── Listed records ──
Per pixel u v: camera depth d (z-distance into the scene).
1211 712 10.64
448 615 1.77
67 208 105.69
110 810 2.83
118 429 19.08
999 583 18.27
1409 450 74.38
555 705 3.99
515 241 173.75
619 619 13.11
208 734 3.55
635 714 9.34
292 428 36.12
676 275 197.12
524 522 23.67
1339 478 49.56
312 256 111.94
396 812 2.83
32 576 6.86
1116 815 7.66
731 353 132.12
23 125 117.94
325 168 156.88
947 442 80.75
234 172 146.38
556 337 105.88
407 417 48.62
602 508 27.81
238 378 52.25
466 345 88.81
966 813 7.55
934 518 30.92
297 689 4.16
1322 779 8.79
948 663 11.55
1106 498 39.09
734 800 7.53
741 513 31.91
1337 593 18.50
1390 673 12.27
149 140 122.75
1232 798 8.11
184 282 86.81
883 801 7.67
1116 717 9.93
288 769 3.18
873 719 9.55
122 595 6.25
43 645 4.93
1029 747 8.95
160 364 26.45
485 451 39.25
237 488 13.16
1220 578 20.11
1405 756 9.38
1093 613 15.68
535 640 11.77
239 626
───
* **Task directions**:
For this exercise, copy word for word the line that contains "1390 673 12.27" and every line after it, ending with the last line of the entries above.

* **Output**:
1390 673 12.27
149 140 122.75
1232 798 8.11
184 282 86.81
883 801 7.67
1116 717 9.93
288 769 3.18
873 719 9.55
122 595 6.25
43 645 4.93
1029 747 8.95
160 364 26.45
485 451 39.25
237 488 13.16
1220 578 20.11
1405 756 9.38
1093 613 15.68
535 640 11.77
239 626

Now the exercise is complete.